OLATHE About five years ago, Leslie Debrabander invited a woman from Johnson County Developmental Services to her home to talk about the possibility of getting services for her daughter.
Abby Debrabander, then age 5, has multiple physical and developmental disabilities.
“We talked about Abby and the services she would need and what was available,” Debrabander said. “When we were through I asked her when she thought we’d get started and she said it would probably be seven or seven and a half years. I couldn’t believe it.”
Debrabander said she, her husband, or their two daughters, ages 15 and 12, must be with Abby, now 10, at all times.
“If I go in the bedroom like to fold laundry, Abby will go to the pantry get a bag of potato chips and dump the whole thing out,” she said. “When I come back she’ll either be lining the chips up on the counter one by one or she’ll be eating them all.”
Waiting lists for state services expected to grow
Another time, she said, Abby inadvertently set her hair on fire.
“It’s like that all the time, 24-7,” Debrabander said, noting that some nights, Abby will sleep for only two or three hours.
“When she doesn’t get much sleep, it means I don’t get much sleep,” Debrabander said. “We have alarms on all the windows and doors.”
Abby can walk and is able to feed herself but she has trouble speaking. She’s not yet toilet trained.
“She’s fearless,” Debrabander said. “When we take her to the playground someone has to be within arm’s length of her at all times. She’ll do stuff the other kids know not to do.”
The Debrabanders are one of about 1,074 Kansans families on the state’s waiting list for Medicaid-funded services for children with developmental disabilities. About 1,200 adults with developmental disabilities also are waiting for services.
“I don’t understand this,” Debrabander said. “I mean, I know the state is short of money but they had money five years ago and they didn’t fund the services back then either. It’s like they’ve pushed kids like Abby to the side. It’s like they don’t matter. It’s frustrating.”
Debrabander, 43, said her family isn’t asking for much.
“I know there are families who have more needs than we do,” she said. “But if we could just get someone to come in during the summer and supervise Abby and help her learn the skills she needs that would be great.”

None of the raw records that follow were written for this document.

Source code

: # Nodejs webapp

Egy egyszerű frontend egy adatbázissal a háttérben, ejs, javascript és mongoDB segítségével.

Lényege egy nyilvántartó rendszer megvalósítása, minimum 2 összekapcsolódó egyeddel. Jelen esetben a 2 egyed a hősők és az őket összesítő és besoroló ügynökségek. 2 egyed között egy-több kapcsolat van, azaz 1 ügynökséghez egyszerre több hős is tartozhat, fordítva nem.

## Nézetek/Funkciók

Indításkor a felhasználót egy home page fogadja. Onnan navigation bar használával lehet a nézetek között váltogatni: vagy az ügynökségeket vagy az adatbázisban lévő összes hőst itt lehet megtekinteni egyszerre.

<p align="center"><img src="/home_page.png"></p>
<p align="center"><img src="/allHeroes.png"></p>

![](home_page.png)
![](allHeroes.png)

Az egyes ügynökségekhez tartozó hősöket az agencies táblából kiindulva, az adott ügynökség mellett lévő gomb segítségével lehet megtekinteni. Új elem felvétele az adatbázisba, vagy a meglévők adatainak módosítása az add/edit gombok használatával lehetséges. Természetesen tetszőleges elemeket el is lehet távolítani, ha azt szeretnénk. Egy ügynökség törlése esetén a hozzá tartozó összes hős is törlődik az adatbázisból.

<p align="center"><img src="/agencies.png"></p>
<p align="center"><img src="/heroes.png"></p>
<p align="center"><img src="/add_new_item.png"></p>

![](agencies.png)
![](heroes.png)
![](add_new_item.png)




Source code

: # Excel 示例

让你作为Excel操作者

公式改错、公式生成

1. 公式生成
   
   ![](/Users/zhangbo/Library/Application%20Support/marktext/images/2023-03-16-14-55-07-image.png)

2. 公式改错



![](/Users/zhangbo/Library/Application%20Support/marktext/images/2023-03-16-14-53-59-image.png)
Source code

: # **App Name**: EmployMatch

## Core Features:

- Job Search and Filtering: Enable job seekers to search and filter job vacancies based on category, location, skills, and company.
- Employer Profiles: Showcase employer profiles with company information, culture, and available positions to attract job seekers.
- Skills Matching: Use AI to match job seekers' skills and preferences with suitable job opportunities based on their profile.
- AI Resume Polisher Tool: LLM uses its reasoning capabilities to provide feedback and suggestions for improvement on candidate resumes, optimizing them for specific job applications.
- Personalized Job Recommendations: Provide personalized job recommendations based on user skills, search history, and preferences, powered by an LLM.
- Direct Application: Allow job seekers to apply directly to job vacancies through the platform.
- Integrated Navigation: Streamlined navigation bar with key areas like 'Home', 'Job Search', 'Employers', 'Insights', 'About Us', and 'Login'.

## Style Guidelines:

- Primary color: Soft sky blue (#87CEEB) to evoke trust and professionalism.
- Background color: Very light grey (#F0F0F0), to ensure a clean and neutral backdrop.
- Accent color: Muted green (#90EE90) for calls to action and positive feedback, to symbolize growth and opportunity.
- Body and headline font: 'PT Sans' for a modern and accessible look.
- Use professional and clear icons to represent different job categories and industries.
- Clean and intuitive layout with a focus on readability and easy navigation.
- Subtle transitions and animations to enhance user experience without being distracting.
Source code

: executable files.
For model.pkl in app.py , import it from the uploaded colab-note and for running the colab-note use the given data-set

Debrabander said during the school year Abby is in class during the day and is “pretty worn down” by evening.
“We can handle that,” she said. “It’s those six to eight weeks when they don’t have school in the summer that things get really crazy around here.”
Debrabander said she and her husband have considered hiring a specially trained babysitter during the summer.
“They want like $10 an hour,” she said, “and there’s no way we can afford that.”
Debrabander said she’s tired of hearing legislators promise to reduce the waiting list but then balk at appropriating the funding.
“I challenge each and every one of them to spend a week in my shoes,” she said. “And Abby’s easy. A lot of parents have it much worse than we do.”